Material for this task>
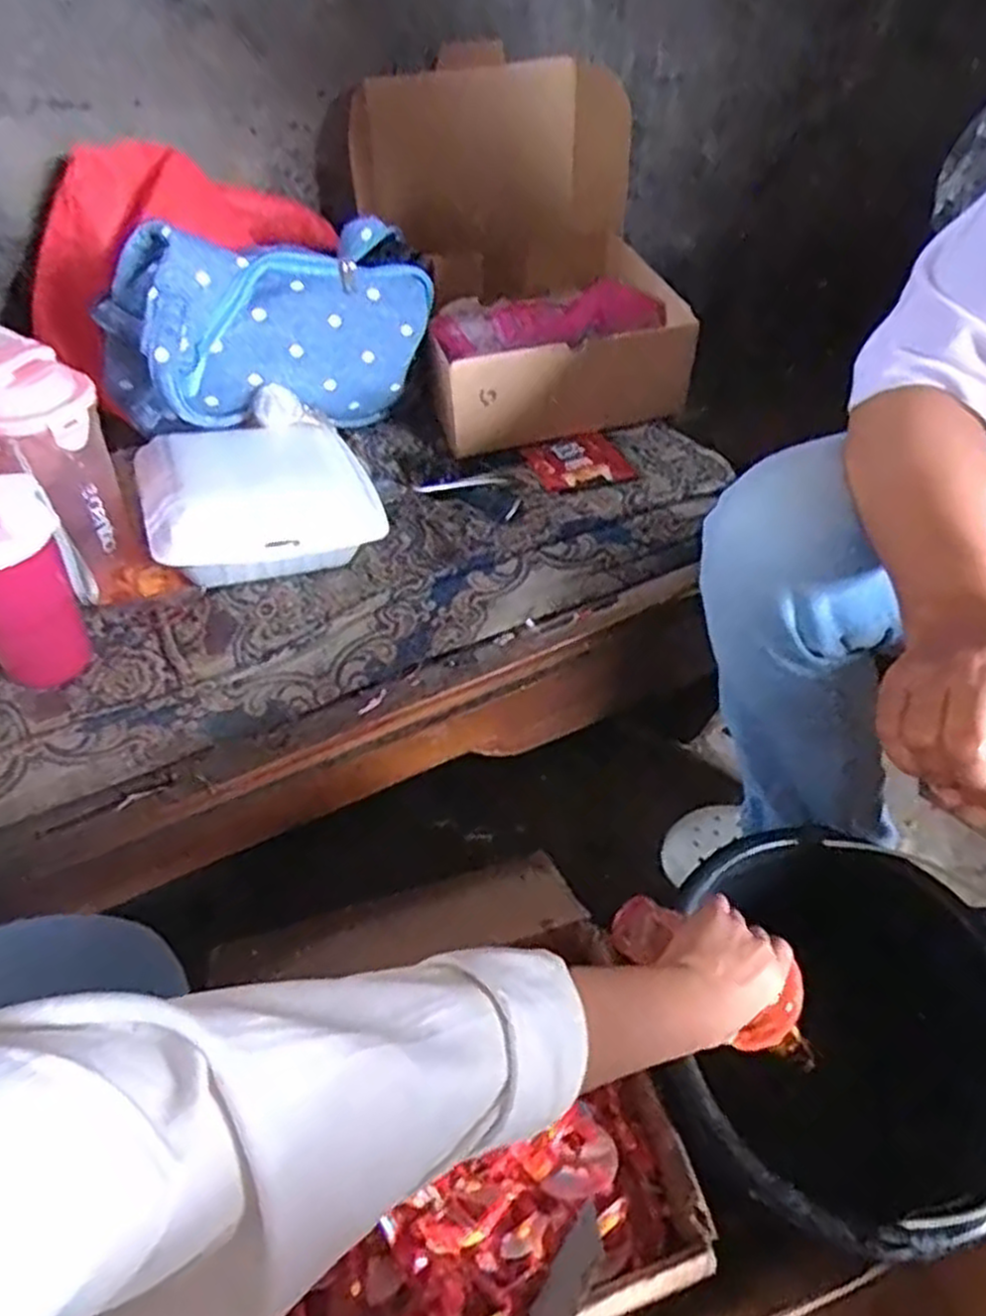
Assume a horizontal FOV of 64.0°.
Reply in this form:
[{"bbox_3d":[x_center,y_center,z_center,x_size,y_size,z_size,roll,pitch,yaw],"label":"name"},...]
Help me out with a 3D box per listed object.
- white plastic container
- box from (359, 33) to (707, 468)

Work required> Look for "Help me out with a 3D box per listed object." in the records. Write out its line and every later line through the end exactly, with nothing more.

Answer to this task>
Help me out with a 3D box per listed object.
- white plastic container
- box from (359, 33) to (707, 468)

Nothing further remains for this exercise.